··· Fragmento seleccionado

He crecido en un sistema patriarcal donde las horas de partido de futbol se respetan: no hay interrupciones, ni redes sociales, ni necesidades que deban ser cubiertas.  Las emociones, las rabietas, las ganas de jugar a otra cosa, la necesidad de un abrazo o las penas, deben esperar.  En esos momentos, las llamadas urgentes del trabajo no existen o se rechazan, todo el entorno familiar debe apoyar y rendir culto al fanatismo, porque quien se anime a reclamar o intentar algo diferente será tildado de raro, marica, desubicado o falto de consideración.




Sin embargo, cuando un miembro de la familia o del círculo afectivo pide un momento para hablar, ser escuchado, ser visto o ser comprendido, 90 minutos es un despropósito para personas que siempre tienen algo más importante que hacer y cuyas responsabilidades laborales y profesionales no les permiten darse el lujo de sentarse a hablar de cosas tan triviales como las emociones de las personas que ‘aman’.


¿Cómo sería la salud física, mental y emocional de las personas comunes si todo el dinero que se gasta en el futbol se gastara en centros de salud y contención?

Celebro a todos los emprendedores creativos que buscan la manera de repuntar sus ventas con accesorios, camisetas, comidas temáticas, vasos decorados, gorros, banderas, banderines, guirnaldas y ropa interior con los colores de la camiseta de su país.




Cuando suceden eventos como un mundial de futbol, te das cuenta que cuando se dice que hay crisis en un país latinoamericano, esa crisis es relativa; al menos para un gran grupo de personas.  Esas mismas personas que se quejan del precio de tus productos artesanales o que regatean para pagar el valor de tus servicios, gastan lo que sea necesario para acompañar la cábala de ver los partidos: vestimenta, maquillaje, cerveza, vajilla temática y todo lo que sea necesario para sentirse parte del equipo y decir: ‘Yo soy Argentino’ (o del país que seas) aunque durante el resto del año no le preocupen el resto de los habitantes de su patria.

······
··· Datos sin procesar

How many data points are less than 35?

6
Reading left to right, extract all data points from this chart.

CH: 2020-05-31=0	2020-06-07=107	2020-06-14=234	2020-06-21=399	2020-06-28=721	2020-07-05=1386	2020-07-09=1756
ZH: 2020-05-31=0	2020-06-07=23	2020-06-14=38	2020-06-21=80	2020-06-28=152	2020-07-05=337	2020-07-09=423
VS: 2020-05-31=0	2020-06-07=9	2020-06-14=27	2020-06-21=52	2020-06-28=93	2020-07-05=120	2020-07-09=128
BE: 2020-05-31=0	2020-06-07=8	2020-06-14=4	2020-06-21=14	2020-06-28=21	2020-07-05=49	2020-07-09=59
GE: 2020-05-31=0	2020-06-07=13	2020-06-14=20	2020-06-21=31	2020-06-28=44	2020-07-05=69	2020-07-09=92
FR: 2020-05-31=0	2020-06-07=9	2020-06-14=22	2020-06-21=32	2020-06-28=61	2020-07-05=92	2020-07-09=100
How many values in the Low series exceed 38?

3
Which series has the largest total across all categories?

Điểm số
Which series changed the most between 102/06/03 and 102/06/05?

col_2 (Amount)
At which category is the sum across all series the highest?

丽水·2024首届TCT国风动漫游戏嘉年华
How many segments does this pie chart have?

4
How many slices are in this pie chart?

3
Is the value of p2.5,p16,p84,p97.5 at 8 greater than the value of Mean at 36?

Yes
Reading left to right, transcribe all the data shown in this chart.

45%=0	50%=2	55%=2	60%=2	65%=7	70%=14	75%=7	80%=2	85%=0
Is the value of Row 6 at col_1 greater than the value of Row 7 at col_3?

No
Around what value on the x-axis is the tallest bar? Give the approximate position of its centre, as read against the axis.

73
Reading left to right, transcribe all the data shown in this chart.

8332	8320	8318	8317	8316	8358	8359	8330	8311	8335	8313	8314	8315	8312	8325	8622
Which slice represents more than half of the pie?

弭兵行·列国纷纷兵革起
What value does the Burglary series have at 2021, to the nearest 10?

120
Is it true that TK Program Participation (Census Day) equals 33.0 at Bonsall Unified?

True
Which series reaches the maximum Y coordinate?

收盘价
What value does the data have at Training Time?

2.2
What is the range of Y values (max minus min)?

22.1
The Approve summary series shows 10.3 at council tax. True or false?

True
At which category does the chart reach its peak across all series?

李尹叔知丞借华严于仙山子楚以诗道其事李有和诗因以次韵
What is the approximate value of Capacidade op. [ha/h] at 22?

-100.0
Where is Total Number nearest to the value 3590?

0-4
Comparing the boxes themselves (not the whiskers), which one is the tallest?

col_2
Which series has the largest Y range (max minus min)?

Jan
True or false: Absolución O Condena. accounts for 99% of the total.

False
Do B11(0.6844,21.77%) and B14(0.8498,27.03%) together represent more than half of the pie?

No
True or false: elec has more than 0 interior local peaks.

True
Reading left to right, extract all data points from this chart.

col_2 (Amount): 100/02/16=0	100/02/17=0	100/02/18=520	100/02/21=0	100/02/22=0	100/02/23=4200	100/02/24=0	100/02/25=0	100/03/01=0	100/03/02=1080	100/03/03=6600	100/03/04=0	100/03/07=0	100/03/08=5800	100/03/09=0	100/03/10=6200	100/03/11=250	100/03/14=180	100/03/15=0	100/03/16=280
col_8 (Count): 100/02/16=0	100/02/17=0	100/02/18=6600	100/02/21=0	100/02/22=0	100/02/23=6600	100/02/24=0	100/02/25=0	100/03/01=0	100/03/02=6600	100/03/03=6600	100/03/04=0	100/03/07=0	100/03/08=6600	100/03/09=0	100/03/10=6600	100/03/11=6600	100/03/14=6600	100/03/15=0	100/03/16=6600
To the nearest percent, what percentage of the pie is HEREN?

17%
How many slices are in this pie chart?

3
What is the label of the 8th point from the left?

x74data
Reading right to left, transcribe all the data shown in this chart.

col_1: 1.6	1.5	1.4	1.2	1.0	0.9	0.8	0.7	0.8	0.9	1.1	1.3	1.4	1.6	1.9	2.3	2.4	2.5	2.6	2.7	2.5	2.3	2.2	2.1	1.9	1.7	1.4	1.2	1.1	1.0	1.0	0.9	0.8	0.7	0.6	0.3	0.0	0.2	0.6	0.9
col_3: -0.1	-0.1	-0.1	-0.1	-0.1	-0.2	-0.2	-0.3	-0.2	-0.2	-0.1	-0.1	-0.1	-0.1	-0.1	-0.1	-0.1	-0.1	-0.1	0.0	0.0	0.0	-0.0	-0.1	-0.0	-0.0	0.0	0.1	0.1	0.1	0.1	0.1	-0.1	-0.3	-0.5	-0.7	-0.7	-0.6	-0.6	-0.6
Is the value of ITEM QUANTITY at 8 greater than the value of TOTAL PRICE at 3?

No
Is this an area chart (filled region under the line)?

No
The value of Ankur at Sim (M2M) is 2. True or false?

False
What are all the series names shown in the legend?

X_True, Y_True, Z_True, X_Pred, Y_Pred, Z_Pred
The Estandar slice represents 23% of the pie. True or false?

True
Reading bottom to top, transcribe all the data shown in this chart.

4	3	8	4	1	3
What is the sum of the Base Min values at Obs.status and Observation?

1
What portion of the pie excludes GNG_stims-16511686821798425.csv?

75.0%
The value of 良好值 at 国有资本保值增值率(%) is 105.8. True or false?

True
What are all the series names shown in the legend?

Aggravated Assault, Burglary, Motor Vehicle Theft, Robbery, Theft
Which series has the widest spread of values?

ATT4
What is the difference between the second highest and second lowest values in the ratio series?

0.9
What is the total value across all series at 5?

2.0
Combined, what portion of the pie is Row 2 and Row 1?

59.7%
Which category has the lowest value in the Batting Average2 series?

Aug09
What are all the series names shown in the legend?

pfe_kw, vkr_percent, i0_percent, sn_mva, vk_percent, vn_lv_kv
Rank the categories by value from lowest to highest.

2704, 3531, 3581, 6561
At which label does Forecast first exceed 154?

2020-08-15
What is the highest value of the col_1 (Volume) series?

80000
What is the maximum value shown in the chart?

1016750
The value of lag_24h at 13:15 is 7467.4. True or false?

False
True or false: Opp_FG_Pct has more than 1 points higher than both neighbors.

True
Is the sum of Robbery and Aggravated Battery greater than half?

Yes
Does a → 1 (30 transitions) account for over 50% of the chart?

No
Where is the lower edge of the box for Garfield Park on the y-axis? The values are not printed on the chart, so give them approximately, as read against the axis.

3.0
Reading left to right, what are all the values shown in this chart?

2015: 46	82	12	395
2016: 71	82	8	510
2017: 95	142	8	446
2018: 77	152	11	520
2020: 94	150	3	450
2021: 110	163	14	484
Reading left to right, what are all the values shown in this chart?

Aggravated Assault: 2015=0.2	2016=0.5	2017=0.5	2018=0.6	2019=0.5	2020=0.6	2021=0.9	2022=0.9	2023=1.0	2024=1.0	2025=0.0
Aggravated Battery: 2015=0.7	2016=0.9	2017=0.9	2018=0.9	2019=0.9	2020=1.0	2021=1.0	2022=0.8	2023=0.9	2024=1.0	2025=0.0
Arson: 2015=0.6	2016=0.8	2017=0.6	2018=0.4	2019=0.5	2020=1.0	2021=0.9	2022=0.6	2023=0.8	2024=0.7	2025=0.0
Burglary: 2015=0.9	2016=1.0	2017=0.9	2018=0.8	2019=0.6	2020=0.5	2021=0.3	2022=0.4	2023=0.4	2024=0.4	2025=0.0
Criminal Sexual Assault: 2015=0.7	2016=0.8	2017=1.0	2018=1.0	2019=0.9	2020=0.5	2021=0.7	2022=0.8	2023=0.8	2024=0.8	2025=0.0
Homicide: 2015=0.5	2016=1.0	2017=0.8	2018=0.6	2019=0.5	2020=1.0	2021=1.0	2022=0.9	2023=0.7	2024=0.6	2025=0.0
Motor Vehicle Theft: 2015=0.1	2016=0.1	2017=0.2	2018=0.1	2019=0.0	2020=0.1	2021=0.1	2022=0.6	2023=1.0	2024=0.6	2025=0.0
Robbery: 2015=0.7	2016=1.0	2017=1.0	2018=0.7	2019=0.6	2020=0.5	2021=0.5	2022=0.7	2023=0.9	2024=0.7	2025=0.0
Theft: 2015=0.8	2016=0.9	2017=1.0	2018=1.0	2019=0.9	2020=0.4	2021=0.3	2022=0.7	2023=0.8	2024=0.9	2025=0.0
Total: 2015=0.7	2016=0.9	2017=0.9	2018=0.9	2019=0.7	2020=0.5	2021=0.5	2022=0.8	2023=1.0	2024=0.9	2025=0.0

······

■ Lista de actividades:
(a) Sustituye "patriarcal" por "tradicional" en el texto sobre el fútbol y copia el tramo que va de "He crecido en" a "falto de consideración.", ambos incluidos.
(b) En el texto sobre el fútbol, ¿qué son 90 minutos para quienes siempre tienen algo más importante que hacer cuando un familiar pide un momento para hablar?
(c) Continúa el texto sobre el fútbol a partir de su última oración.
Los registros no tienen relación con el texto sobre el fútbol.

■ Resultados por tarea:
(a)
He crecido en un sistema tradicional donde las horas de partido de futbol se respetan: no hay interrupciones, ni redes sociales, ni necesidades que deban ser cubiertas.  Las emociones, las rabietas, las ganas de jugar a otra cosa, la necesidad de un abrazo o las penas, deben esperar.  En esos momentos, las llamadas urgentes del trabajo no existen o se rechazan, todo el entorno familiar debe apoyar y rendir culto al fanatismo, porque quien se anime a reclamar o intentar algo diferente será tildado de raro, marica, desubicado o falto de consideración.

(b) Un despropósito.

(c)
Hoy leí una publicación de que los filósofos griegos ya se indignaban con las inequidades y desigualdades alrededor de ciertos deportes. “Un pensador nacido en torno al año 570 a.C. en la ciudad jonia de Colofón -hoy Turquía-, criticó a sus contemporáneos por dejarse fascinar por los deportistas, mientras orillaban con indiferencia a las personas sabias.

 



Yo sigo siendo la niña de las preguntas inquietas y de imaginación fértil.  Me imagino un mundo donde el dinero que se gasta en construir estadios de futbol que después se arruinan por la falta de uso y cuidados, se gaste en repartir libros, cuadernos y útiles escolares a niños de todo el mundo.  Me imagino un mundo donde no se normalice que un jugador de futbol gane cifras estrafalarias mientras un maestro, un médico, un escritor o un enfermero tienen que luchar para recibir un ingreso justo y de acuerdo a sus capacidades.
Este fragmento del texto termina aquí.